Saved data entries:
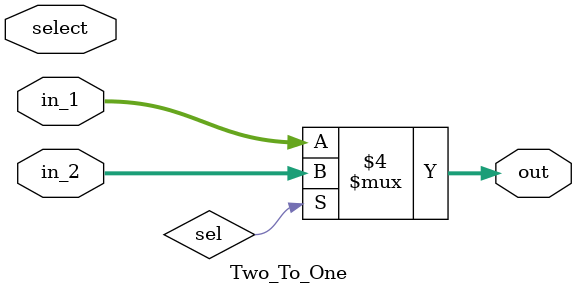
<source format=v>
`timescale 1ns / 1ns
module Two_To_One(
    select,
    out,
    in_1,
    in_2
);

input select;
input [31:0] in_1, in_2;
output reg [31:0] out;

always @(select, in_2, in_1)
	if (sel == 0)
		out <= in_1;
	else
		out <= in_2;




endmodule
</source>
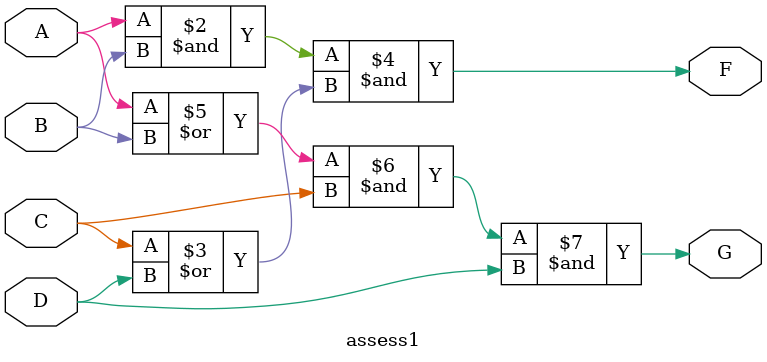
<source format=v>
module assess1(A,B,C,D,F,G);	// initialise module and all nodes

input A,B,C,D;					// assign inputs nodes
output F,G;						// and outputs

reg F,G;						// reserve memory for outputs. No need to remember inputs.

always @(A,B,C,D)				// act whenever input changes
	begin						// on any input, do the following calculations

		F <= A & B & (C | D);	// F is 1 when A and B and (C or D) are selected
		G <=(A | B) & C & D ;	// G is 1 when (A or B) and C and D are selected

	end							// and display results. Repeat.
endmodule

</source>
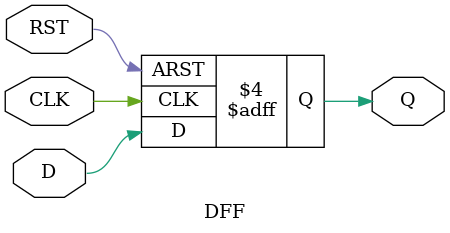
<source format=v>
`timescale 1ns / 1ps

// ==============================================================================
// 										  Define Module
// ==============================================================================
module DFF(
		D,
		CLK,
		RST,
		Q
);
   
// ===========================================================================
// 										Port Declarations
// ===========================================================================
   input  D;
   input  CLK;
   input  RST;
   output  Q;

// ===========================================================================
// 							  Parameters, Regsiters, and Wires
// ===========================================================================
	reg Q = 0;

// ===========================================================================
// 										Implementation
// ===========================================================================

   //  On CLK read incoming data and store it
   always @(posedge CLK or posedge RST) begin
      
      if (RST == 1'b1) begin
         Q <= 1'b0;
		end
      else begin
         Q <= D;
		end
		
	end
   
endmodule

</source>
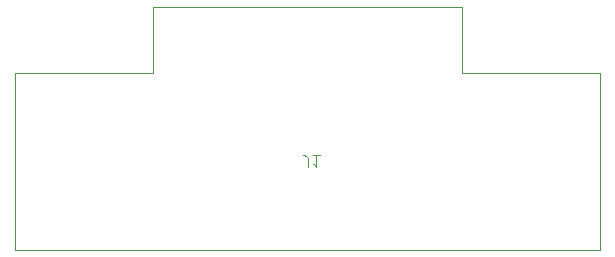
<source format=gbr>
%TF.GenerationSoftware,KiCad,Pcbnew,8.0.4*%
%TF.CreationDate,2024-08-07T12:52:17+02:00*%
%TF.ProjectId,bottom,626f7474-6f6d-42e6-9b69-6361645f7063,rev?*%
%TF.SameCoordinates,Original*%
%TF.FileFunction,Legend,Bot*%
%TF.FilePolarity,Positive*%
%FSLAX46Y46*%
G04 Gerber Fmt 4.6, Leading zero omitted, Abs format (unit mm)*
G04 Created by KiCad (PCBNEW 8.0.4) date 2024-08-07 12:52:17*
%MOMM*%
%LPD*%
G01*
G04 APERTURE LIST*
%ADD10C,0.100000*%
G04 APERTURE END LIST*
D10*
X189866666Y-129292580D02*
X189866666Y-128578295D01*
X189866666Y-128578295D02*
X189819047Y-128435438D01*
X189819047Y-128435438D02*
X189723809Y-128340200D01*
X189723809Y-128340200D02*
X189580952Y-128292580D01*
X189580952Y-128292580D02*
X189485714Y-128292580D01*
X190866666Y-128292580D02*
X190295238Y-128292580D01*
X190580952Y-128292580D02*
X190580952Y-129292580D01*
X190580952Y-129292580D02*
X190485714Y-129149723D01*
X190485714Y-129149723D02*
X190390476Y-129054485D01*
X190390476Y-129054485D02*
X190295238Y-129006866D01*
%TO.C,J1*%
X165100000Y-121350000D02*
X176800000Y-121350000D01*
X165100000Y-136350000D02*
X165100000Y-121350000D01*
X176800000Y-115750000D02*
X202900000Y-115750000D01*
X176800000Y-121350000D02*
X176800000Y-115750000D01*
X202900000Y-115750000D02*
X202900000Y-121350000D01*
X202900000Y-121350000D02*
X214600000Y-121350000D01*
X214600000Y-121350000D02*
X214600000Y-136350000D01*
X214600000Y-136350000D02*
X165100000Y-136350000D01*
%TD*%
M02*

</source>
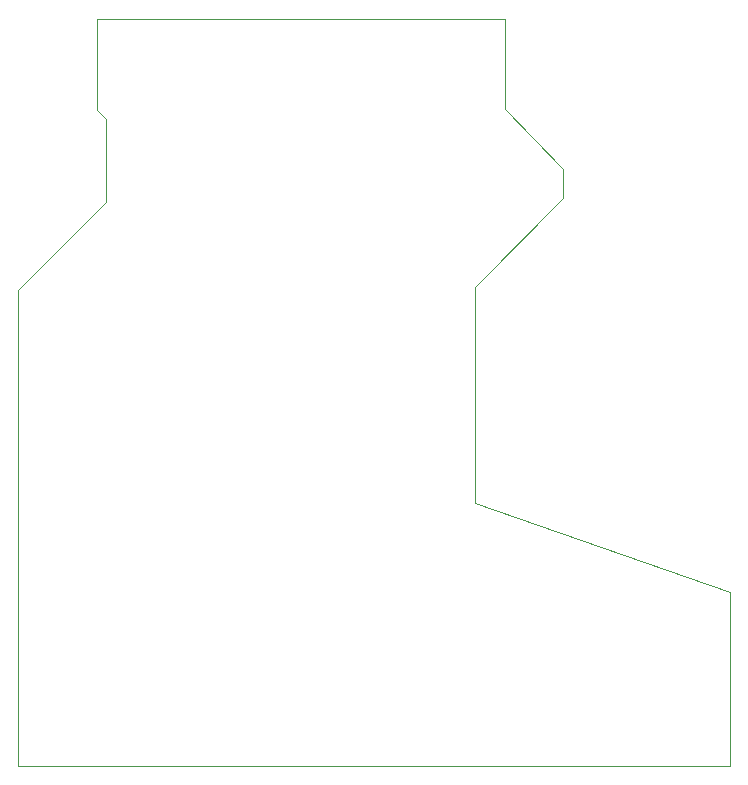
<source format=gbr>
%TF.GenerationSoftware,KiCad,Pcbnew,8.0.4*%
%TF.CreationDate,2024-12-17T16:17:44+07:00*%
%TF.ProjectId,cpld_mux,63706c64-5f6d-4757-982e-6b696361645f,rev?*%
%TF.SameCoordinates,Original*%
%TF.FileFunction,Profile,NP*%
%FSLAX46Y46*%
G04 Gerber Fmt 4.6, Leading zero omitted, Abs format (unit mm)*
G04 Created by KiCad (PCBNEW 8.0.4) date 2024-12-17 16:17:44*
%MOMM*%
%LPD*%
G01*
G04 APERTURE LIST*
%TA.AperFunction,Profile*%
%ADD10C,0.050000*%
%TD*%
G04 APERTURE END LIST*
D10*
X62780612Y-26972753D02*
X67740612Y-32052753D01*
X67720201Y-34532753D01*
X60240612Y-42032753D01*
X60220201Y-60332753D01*
X81830201Y-67832753D01*
X81830201Y-82602753D01*
X21570612Y-82602753D01*
X21570612Y-42286753D01*
X29010612Y-34852753D01*
X29020612Y-27812753D01*
X28240612Y-27032753D01*
X28240612Y-19352753D01*
X62780612Y-19352753D01*
X62780612Y-26972753D01*
M02*

</source>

About this exercise: Though the entries above contain pictures, none should be copied; reproduce only the lines between the one holding "out <= in_1;" and the one holding "whenever input changes", inclusive, exactly as written.

Response area:
		out <= in_1;
	else
		out <= in_2;




endmodule
</source>
<source format=v>
module assess1(A,B,C,D,F,G);	// initialise module and all nodes

input A,B,C,D;					// assign inputs nodes
output F,G;						// and outputs

reg F,G;						// reserve memory for outputs. No need to remember inputs.

always @(A,B,C,D)				// act whenever input changes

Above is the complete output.